Epic co-founder calls out Microsoft's UWP platform, calls it a 'walled garden'

Tim Sweeney, co-founder of Epic Games, has published a column in The Guardian calling out Microsoft's Universal Windows Platform (UWP). Sweeney claims that UWP aims to turn Windows into a closed ecosystem.

His overall point is that Microsoft aims to monopolize app distribution. While not denouncing the Store itself, he denounces the idea that UWP apps cannot be obtained from outside of the Store.

The specific problem here is that Microsoft’s shiny new “Universal Windows Platform” is locked down, and by default it’s impossible to download UWP apps from the websites of publishers and developers, to install them, update them, and conduct commerce in them outside of the Windows Store.

Of course, as he notes in the following paragraph, UWP apps can be obtained outside of the Store. The setting for allowing side-loaded apps is much easier to reach in Windows 10 than it was in Windows 8/8.1. His issue is that it is turned off by default.

One might say that this is the world we live in now.
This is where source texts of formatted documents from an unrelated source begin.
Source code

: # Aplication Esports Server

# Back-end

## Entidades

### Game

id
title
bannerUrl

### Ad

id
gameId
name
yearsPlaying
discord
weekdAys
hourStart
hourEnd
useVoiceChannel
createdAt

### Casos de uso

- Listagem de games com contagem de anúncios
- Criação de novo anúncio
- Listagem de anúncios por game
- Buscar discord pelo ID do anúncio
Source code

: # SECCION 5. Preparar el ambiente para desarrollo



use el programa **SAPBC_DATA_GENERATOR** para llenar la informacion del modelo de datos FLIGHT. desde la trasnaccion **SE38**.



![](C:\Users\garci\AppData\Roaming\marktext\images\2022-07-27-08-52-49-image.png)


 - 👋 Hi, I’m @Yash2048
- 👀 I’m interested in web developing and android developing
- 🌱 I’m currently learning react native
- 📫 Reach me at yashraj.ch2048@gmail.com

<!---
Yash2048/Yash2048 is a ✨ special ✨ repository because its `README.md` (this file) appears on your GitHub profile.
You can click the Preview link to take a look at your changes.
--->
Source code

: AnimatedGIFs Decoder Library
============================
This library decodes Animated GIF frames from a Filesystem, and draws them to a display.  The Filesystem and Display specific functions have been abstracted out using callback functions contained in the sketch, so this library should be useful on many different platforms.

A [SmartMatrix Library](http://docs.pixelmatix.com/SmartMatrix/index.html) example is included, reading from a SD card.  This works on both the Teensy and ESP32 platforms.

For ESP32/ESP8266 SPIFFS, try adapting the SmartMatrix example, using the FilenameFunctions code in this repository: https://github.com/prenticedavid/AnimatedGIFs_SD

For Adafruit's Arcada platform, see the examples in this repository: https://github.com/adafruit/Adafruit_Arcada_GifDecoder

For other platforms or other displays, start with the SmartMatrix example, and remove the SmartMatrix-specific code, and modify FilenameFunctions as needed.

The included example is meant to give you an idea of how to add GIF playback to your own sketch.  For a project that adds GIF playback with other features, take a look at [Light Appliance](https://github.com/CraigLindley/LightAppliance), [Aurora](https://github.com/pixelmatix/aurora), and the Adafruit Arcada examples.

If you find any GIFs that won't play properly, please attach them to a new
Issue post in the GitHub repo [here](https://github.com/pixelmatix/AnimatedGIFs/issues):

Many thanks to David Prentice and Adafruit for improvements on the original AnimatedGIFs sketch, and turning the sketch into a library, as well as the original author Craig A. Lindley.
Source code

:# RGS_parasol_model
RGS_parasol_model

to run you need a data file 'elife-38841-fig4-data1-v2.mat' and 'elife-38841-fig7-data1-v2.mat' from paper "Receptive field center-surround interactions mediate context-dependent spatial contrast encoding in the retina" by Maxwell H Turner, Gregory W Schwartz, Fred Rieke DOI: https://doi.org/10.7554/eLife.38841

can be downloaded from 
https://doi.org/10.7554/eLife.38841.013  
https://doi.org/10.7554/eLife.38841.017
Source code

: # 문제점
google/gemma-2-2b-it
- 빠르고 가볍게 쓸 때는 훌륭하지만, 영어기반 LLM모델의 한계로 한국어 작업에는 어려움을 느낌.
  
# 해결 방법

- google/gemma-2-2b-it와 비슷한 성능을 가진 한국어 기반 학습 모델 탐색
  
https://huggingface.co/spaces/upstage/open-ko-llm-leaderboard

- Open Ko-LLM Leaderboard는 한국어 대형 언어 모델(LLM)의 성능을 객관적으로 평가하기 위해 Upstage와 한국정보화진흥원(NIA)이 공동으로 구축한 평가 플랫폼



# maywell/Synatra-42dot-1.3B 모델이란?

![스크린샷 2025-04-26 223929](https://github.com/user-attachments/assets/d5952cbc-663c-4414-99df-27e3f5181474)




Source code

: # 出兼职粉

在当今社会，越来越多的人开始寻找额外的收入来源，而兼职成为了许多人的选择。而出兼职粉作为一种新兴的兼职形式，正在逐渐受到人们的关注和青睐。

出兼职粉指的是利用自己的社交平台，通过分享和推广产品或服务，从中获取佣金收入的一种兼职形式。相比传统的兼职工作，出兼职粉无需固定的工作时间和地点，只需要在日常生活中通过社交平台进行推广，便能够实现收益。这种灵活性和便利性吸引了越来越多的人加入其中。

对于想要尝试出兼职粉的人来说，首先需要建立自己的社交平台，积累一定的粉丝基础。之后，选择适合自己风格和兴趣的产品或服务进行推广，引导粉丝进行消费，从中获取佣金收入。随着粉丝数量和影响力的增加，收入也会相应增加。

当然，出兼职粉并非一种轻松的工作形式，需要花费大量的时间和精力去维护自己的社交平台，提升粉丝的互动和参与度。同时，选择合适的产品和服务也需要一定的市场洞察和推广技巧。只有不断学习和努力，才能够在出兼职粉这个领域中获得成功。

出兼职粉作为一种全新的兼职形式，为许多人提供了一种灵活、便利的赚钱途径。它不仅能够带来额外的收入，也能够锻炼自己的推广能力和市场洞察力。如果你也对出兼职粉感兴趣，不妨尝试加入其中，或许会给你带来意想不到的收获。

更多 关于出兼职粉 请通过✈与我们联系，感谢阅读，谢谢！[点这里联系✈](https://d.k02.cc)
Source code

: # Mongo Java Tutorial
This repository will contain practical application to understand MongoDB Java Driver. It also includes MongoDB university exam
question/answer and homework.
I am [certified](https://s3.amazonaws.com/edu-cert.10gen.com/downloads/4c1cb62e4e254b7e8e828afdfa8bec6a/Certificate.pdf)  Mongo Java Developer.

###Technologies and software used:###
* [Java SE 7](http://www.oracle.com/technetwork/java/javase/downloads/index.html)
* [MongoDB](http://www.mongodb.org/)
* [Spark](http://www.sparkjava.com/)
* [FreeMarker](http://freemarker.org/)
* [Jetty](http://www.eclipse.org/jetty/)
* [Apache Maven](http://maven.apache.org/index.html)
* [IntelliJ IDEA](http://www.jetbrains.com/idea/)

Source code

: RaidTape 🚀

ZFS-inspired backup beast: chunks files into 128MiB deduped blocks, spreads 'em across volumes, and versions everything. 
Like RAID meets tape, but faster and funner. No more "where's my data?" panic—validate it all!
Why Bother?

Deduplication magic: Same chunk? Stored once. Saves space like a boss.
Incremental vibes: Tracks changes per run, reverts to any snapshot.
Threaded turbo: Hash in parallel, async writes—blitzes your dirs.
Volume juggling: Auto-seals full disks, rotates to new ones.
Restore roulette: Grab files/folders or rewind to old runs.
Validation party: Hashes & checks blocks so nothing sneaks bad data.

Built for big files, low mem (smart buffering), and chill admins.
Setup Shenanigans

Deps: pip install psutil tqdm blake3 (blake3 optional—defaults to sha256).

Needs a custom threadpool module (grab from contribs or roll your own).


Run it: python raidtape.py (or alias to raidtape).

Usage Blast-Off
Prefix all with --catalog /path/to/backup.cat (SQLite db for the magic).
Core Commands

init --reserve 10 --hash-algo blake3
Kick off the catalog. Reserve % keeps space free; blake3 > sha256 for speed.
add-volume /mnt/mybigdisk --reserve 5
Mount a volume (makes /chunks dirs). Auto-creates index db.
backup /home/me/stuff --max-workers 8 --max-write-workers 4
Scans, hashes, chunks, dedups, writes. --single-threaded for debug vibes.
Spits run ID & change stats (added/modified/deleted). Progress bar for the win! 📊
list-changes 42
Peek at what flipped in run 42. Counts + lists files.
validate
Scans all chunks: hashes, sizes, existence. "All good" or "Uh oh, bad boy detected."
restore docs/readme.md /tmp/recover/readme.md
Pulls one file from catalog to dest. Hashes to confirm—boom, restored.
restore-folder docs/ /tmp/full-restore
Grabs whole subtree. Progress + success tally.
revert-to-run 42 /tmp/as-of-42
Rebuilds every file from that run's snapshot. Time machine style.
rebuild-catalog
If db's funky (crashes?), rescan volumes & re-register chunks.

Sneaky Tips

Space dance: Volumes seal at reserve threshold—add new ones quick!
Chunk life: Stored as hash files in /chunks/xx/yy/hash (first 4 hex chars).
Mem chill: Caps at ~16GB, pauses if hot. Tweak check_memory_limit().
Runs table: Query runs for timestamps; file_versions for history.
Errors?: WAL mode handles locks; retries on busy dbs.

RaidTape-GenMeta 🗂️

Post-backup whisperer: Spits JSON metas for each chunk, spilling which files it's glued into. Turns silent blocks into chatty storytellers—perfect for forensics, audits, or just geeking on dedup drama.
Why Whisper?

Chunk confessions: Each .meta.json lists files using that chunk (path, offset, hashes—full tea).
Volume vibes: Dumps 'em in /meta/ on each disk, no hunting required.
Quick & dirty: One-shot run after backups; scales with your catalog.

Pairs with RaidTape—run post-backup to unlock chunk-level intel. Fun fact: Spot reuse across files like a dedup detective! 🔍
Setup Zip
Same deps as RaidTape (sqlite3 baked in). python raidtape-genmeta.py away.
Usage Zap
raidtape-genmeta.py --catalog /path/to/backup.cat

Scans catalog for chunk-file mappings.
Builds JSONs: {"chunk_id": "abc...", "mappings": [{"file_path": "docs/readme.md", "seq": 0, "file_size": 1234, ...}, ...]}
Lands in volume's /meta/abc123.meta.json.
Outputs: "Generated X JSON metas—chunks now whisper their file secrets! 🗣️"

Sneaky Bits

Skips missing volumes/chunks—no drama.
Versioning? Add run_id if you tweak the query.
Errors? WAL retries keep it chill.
It's similar to Android, where users can side-load apps; however, the setting is turned off by default. On iOS, users have the option to side-load apps now without a developer license, as long as they have a Mac and can get their hands on the app's source code, or jump through some other hoops.

But Sweeney isn't talking about just apps. He's talking about games, where multiple stores already exist, such as Steam, which has over 100 million users.

He goes on to say:

Microsoft’s situation, however, is an embarrassment. Seven months after the launch of Windows Store alongside Windows 10, the place remains devoid of the top third-party games and signature applications that define the PC experience. Where’s Photoshop? Grand Theft Auto V? Fifa 2016? There are some PC ports of what were great mobile games, and some weirder things, such as the Windows 10 port of the Android port of the PC version of Grand Theft Auto from 2004.

But the good PC stuff isn’t there, with the exception of Microsoft’s own software products. Does Microsoft really think that independent PC developers and publishers, who cherish their freedom and their direct customer relationships, are going to sign up for this current UWP fiasco?

In my view, if Microsoft does not commit to opening PC UWP up in the manner described here, then PC UWP can, should, must and will, die as a result of industry backlash. Gamers, developers, publishers simply cannot trust the PC UWP “platform” so long as Microsoft gives evasive, ambiguous and sneaky answers to questions about UWP’s future, as if it’s a PR issue. This isn’t a PR issue, it’s an existential issue for Microsoft, a first-class determinant of Microsoft’s future role in the world.

It's worth noting at this point that the Store launched with Windows 8, redesigned with the UWP platform for Windows 10. It's also worth noting that Project Centennial, Microsoft's bridge for porting Win32 apps to UWP, isn't readily available just yet, which would explain why apps such as Photoshop aren't there.

Kevin Gallo, Microsoft's Corporate Vice President of Windows, issued the following statement to The Guardian:

The Universal Windows Platform is a fully open ecosystem, available to every developer, that can be supported by any store. We continue to make improvements for developers; for example, in the Windows 10 November Update, we enabled people to easily side-load apps by default, with no UX required.

We want to make Windows the best development platform regardless of technologies used, and offer tools to help developers with existing code bases of HTML/JavaScript, .NET and Win32, C+ + and Objective-C bring their code to Windows, and integrate UWP capabilities. With Xamarin, UWP developers can not only reach all Windows 10 devices, but they can now use a large percentage of their C# code to deliver a fully native mobile app experiences for iOS and Android.

As co-founder of Epic Games, Sweeney's words may be seen as a huge blow toward UWP. Sweeney isn't just condemning Microsoft for the way that UWP is implemented, he's openly calling for a rebellion against the platform.